EXERCISE: The lines wanted are those from the one containing "(252, 492) = (216, 370): brown" to the last line of the entries below; output them exactly, leaving out pictures.

PROVIDED ENTRIES:

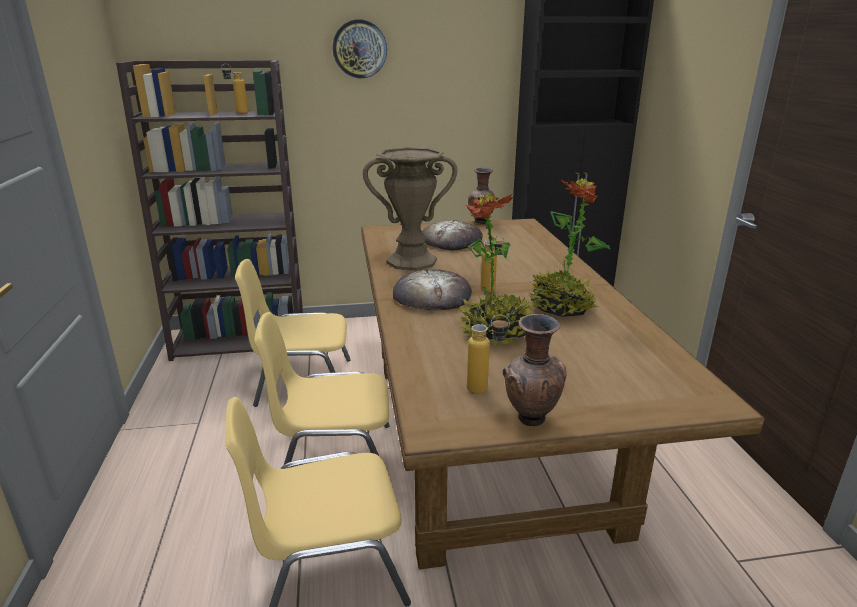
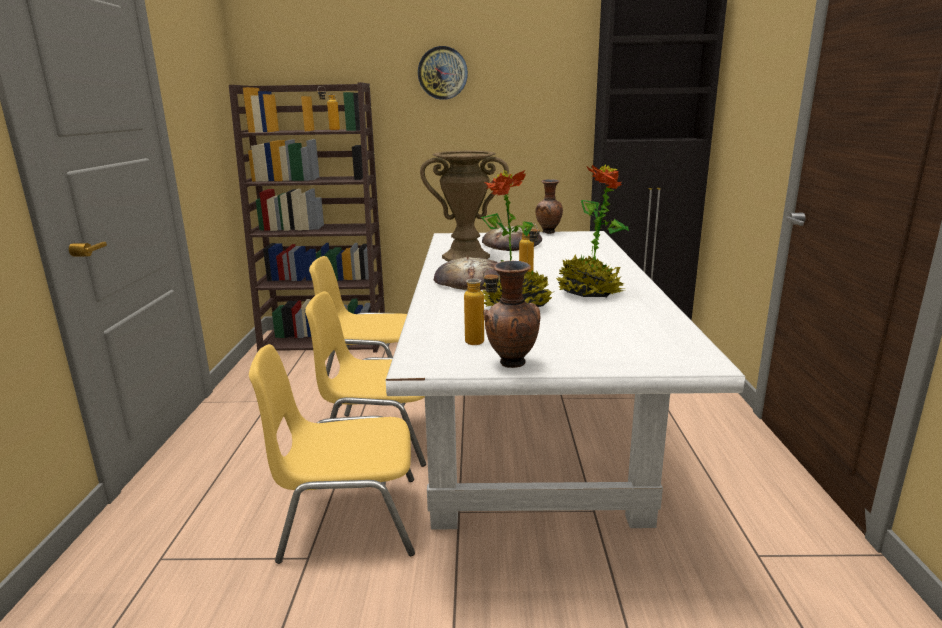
camera: 10 degrees right, 5 degrees down
(485, 438) = (528, 432): brown dining table -> white dining table

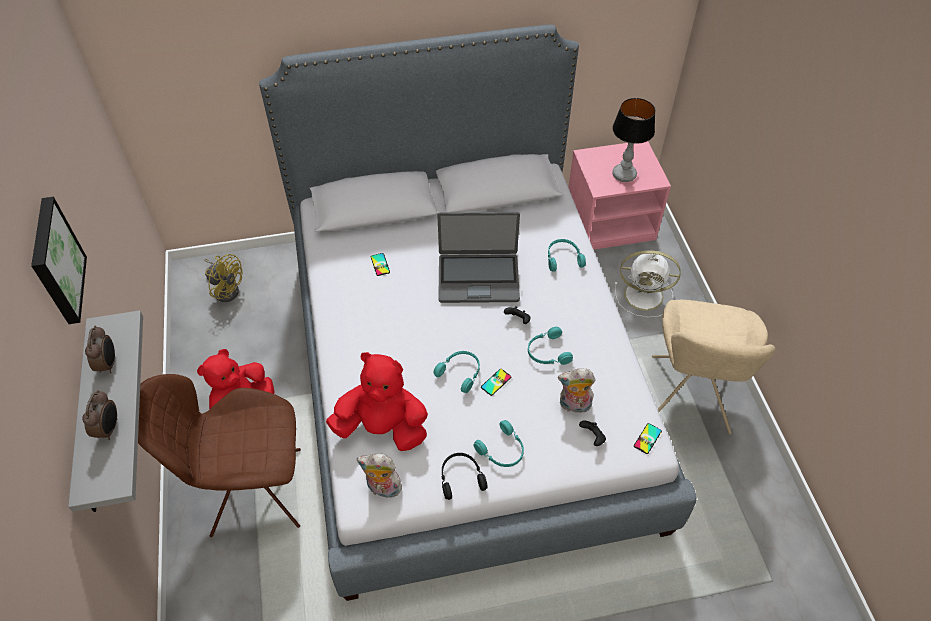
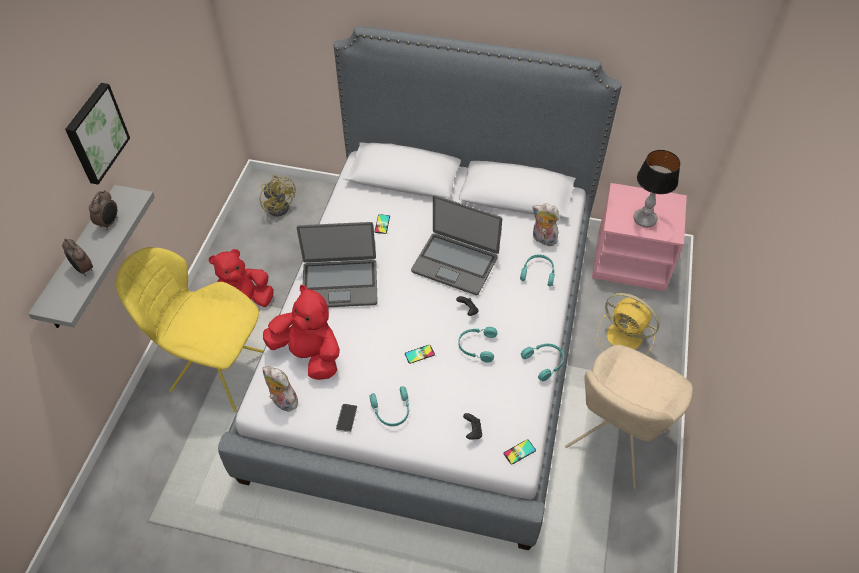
camera: 25 degrees right, 0 degrees up
(109, 428) = (83, 269): alarm clock -> alarm clock turned 105 degrees clockwise
(252, 492) = (216, 370): brown chair -> yellow chair
(371, 341) = (340, 283): none -> laptop
(460, 372) = (394, 335): turquoise headphones -> turquoise headphones (544, 362)
(461, 477) = (346, 418): black headphones -> phone
(574, 406) = (472, 399): plush toy -> plush toy (543, 239)
(645, 295) = (626, 337): white fan -> yellow fan

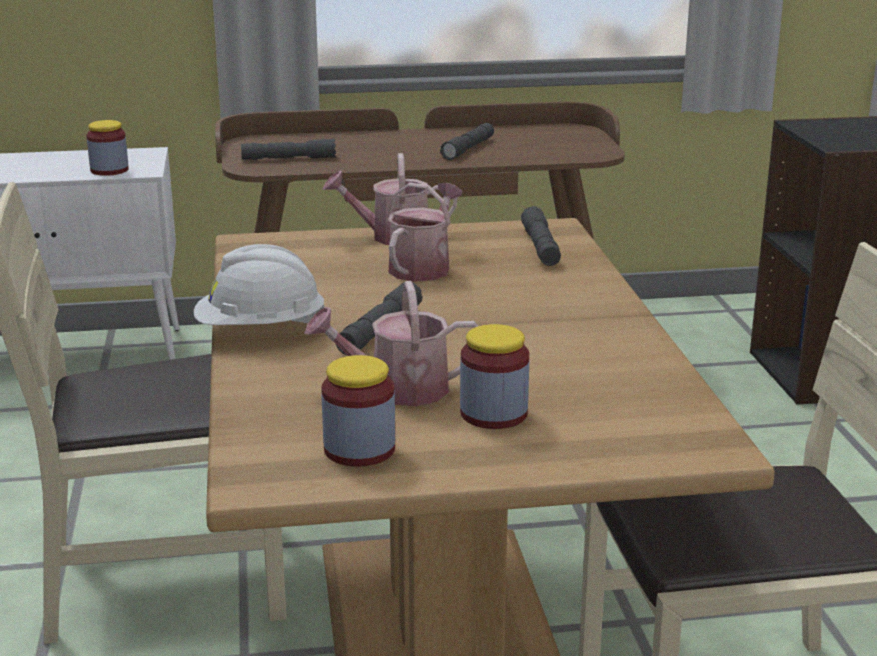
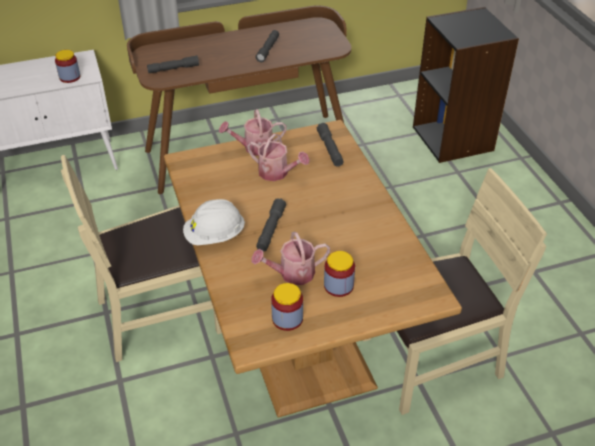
camera: 10 degrees left, 20 degrees up
(423, 267) = (277, 173): watering can -> watering can turned 105 degrees clockwise

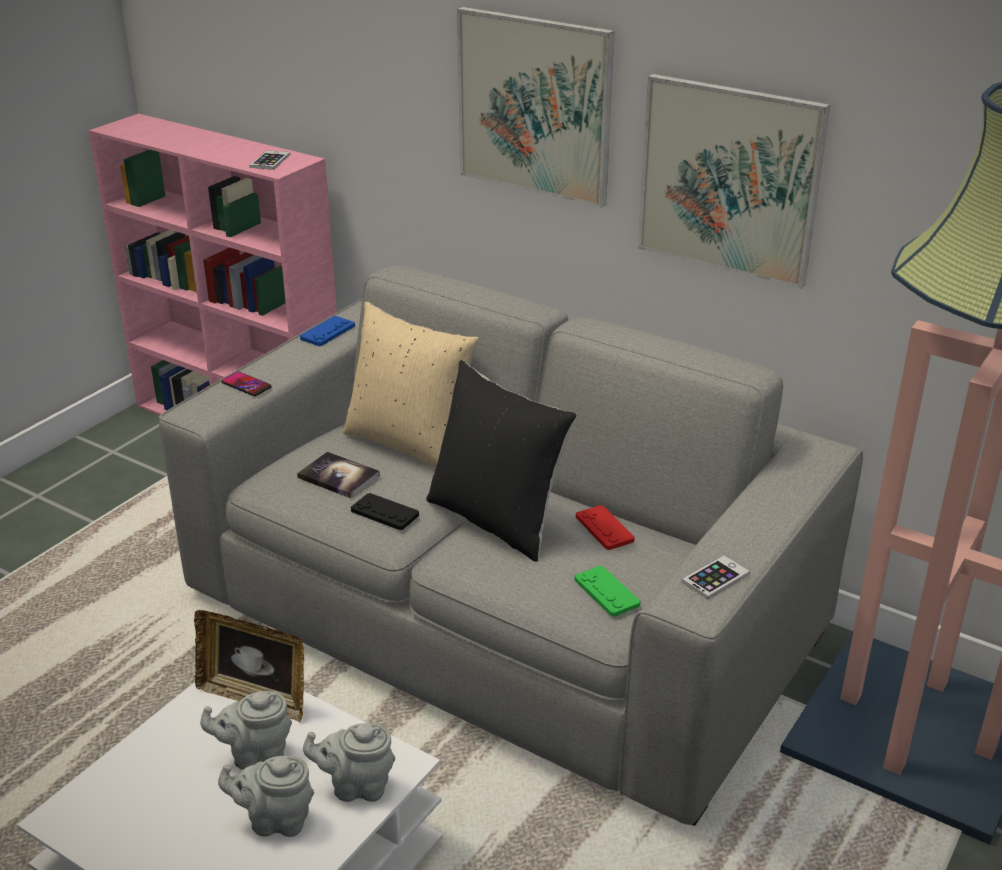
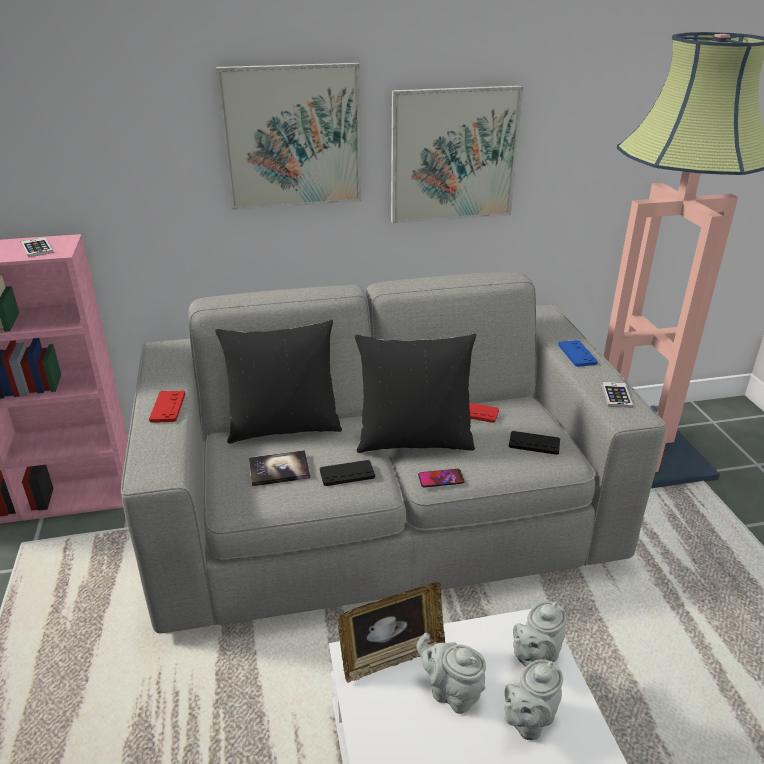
camera: 45 degrees left, 0 degrees up
(246, 385) = (159, 435): phone -> phone (441, 479)
(255, 755) = (451, 692): grey teapot -> grey teapot turned 90 degrees clockwise
(287, 365) = (168, 407): none -> red game controller
(327, 332) = (159, 374): blue game controller -> blue game controller (577, 354)
(410, 444) = (284, 426): beige pillow -> black pillow
(606, 592) = (534, 444): green game controller -> black game controller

FINAL ANSWER:
(252, 492) = (216, 370): brown chair -> yellow chair
(371, 341) = (340, 283): none -> laptop
(460, 372) = (394, 335): turquoise headphones -> turquoise headphones (544, 362)
(461, 477) = (346, 418): black headphones -> phone
(574, 406) = (472, 399): plush toy -> plush toy (543, 239)
(645, 295) = (626, 337): white fan -> yellow fan

camera: 10 degrees left, 20 degrees up
(423, 267) = (277, 173): watering can -> watering can turned 105 degrees clockwise

camera: 45 degrees left, 0 degrees up
(246, 385) = (159, 435): phone -> phone (441, 479)
(255, 755) = (451, 692): grey teapot -> grey teapot turned 90 degrees clockwise
(287, 365) = (168, 407): none -> red game controller
(327, 332) = (159, 374): blue game controller -> blue game controller (577, 354)
(410, 444) = (284, 426): beige pillow -> black pillow
(606, 592) = (534, 444): green game controller -> black game controller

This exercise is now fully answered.